Through its GreenTech Innovation Challenge, the bank awarded GHS 1.02 million in grants to 16 climate-smart businesses in 2025 alone. The Orange Corners Innovation Fund, supported by the Kingdom of the Netherlands, has disbursed GHS 9.83 million to over 55 young entrepreneurs across agribusiness, fashion, technology, and the creative industries, creating over 1,000 jobs.

The Orange Inspire Creative Challenge deployed GHS 550,000 in grants and concessionary loans to support Ghana’s creative sector. “These are small numbers relative to the scale of the problem,” he acknowledged. “But they represent a proof of concept that bankable models exist, and they need to be built and scaled.”

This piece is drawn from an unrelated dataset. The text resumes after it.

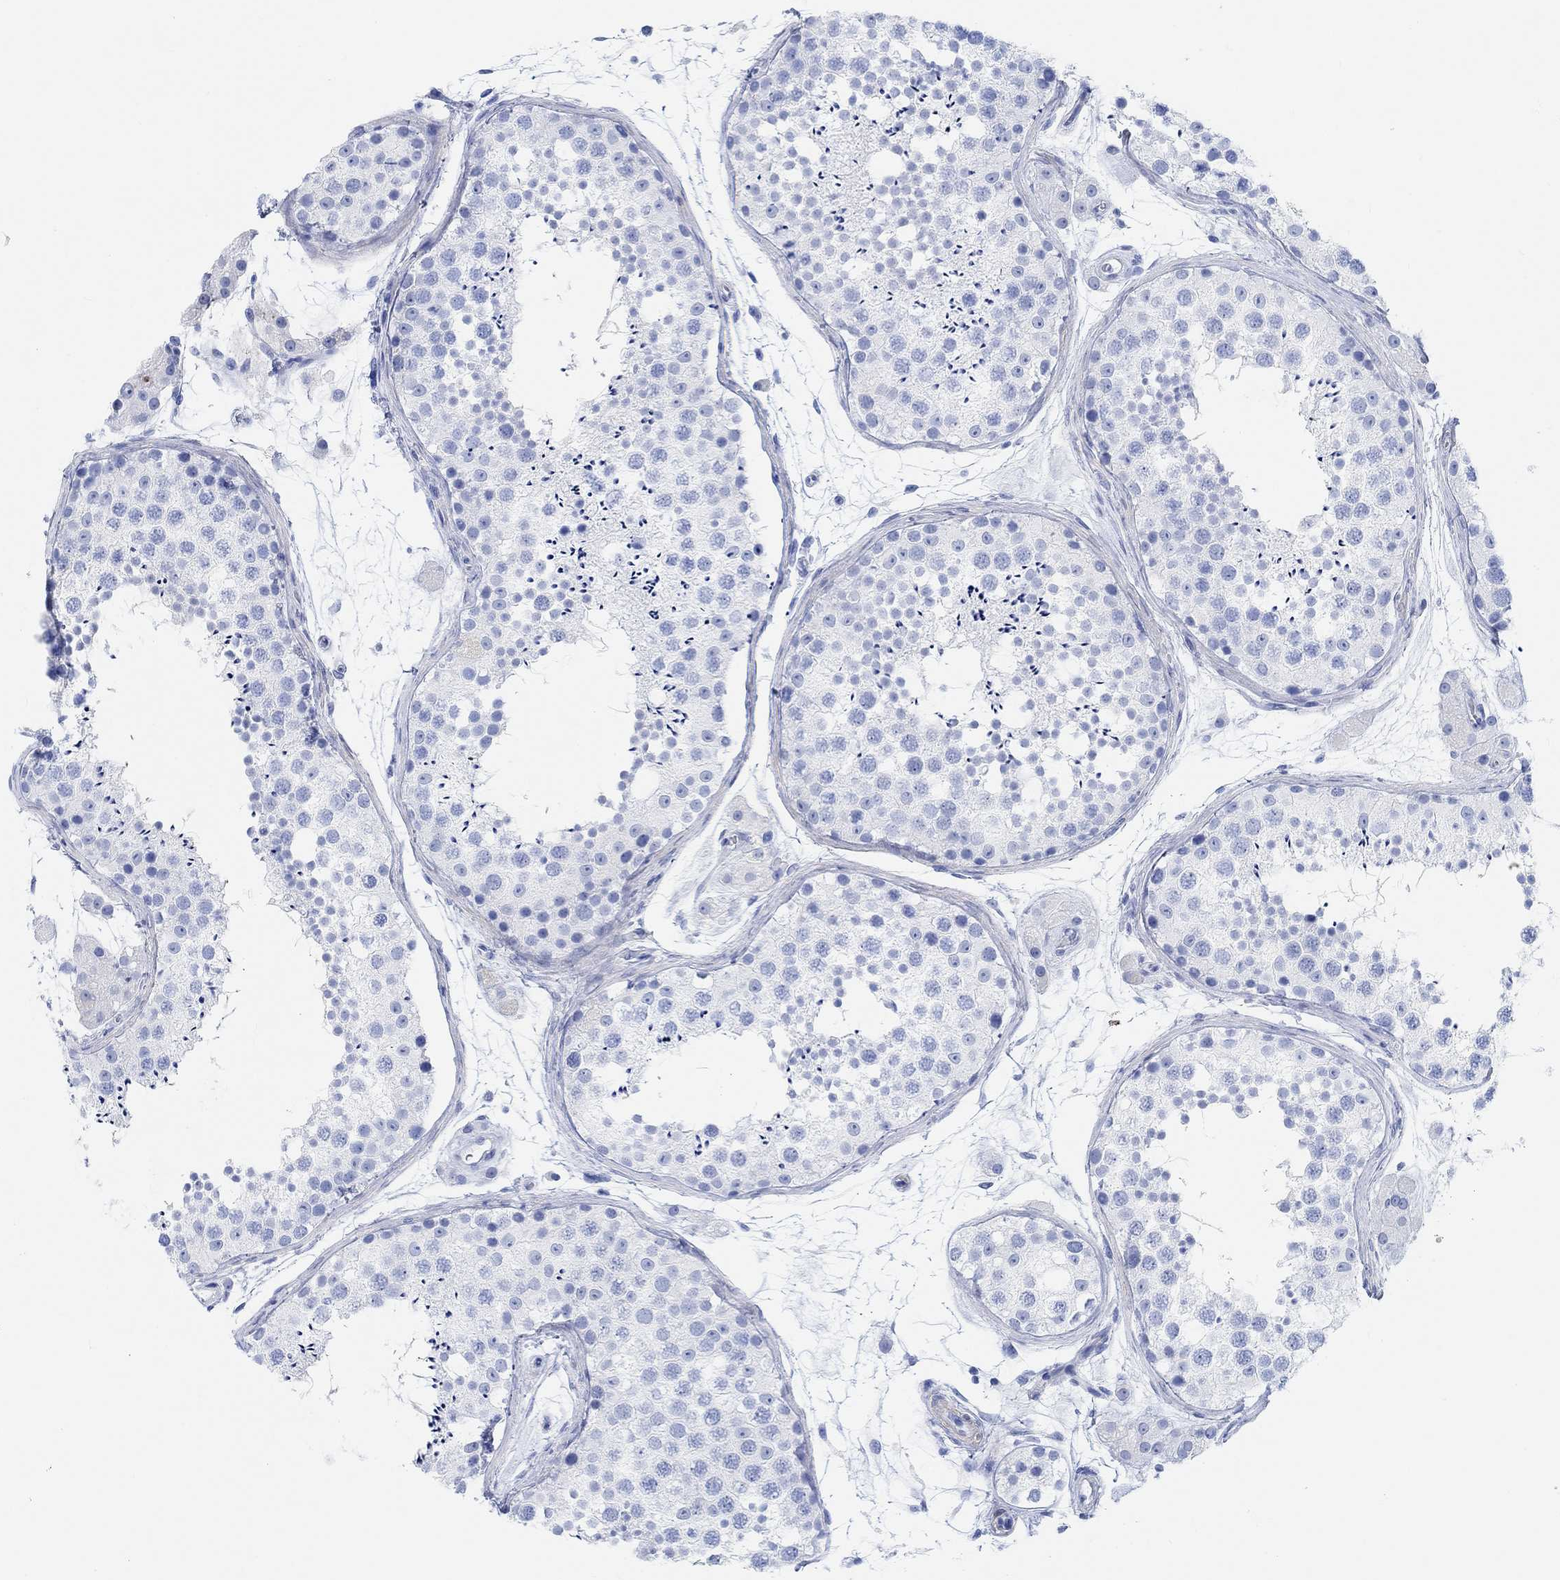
{"staining": {"intensity": "negative", "quantity": "none", "location": "none"}, "tissue": "testis", "cell_type": "Cells in seminiferous ducts", "image_type": "normal", "snomed": [{"axis": "morphology", "description": "Normal tissue, NOS"}, {"axis": "topography", "description": "Testis"}], "caption": "Micrograph shows no protein positivity in cells in seminiferous ducts of normal testis. (IHC, brightfield microscopy, high magnification).", "gene": "ANKRD33", "patient": {"sex": "male", "age": 41}}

He closed with three concrete recommendations for the industry. First, a co-designed risk-sharing infrastructure for agricultural credit, involving government, development finance institutions, and commercial banks.

Second, faster and deeper adoption of alternative credit assessment frameworks drawing on mobile money data, supply chain data, and digital transaction histories to unlock creditworthiness for Ghanaians invisible to the current system.

Third, patient capital like grants, concessionary loans, and blended finance instruments; treated not as charity but as strategic investment in the sectors that will define Ghana’s economic identity in the next decade.

“Ghana has done something genuinely hard,” Atta Yeboah Gyan said. “It came back from the edge. Now the question is what we build with the stability we have earned.”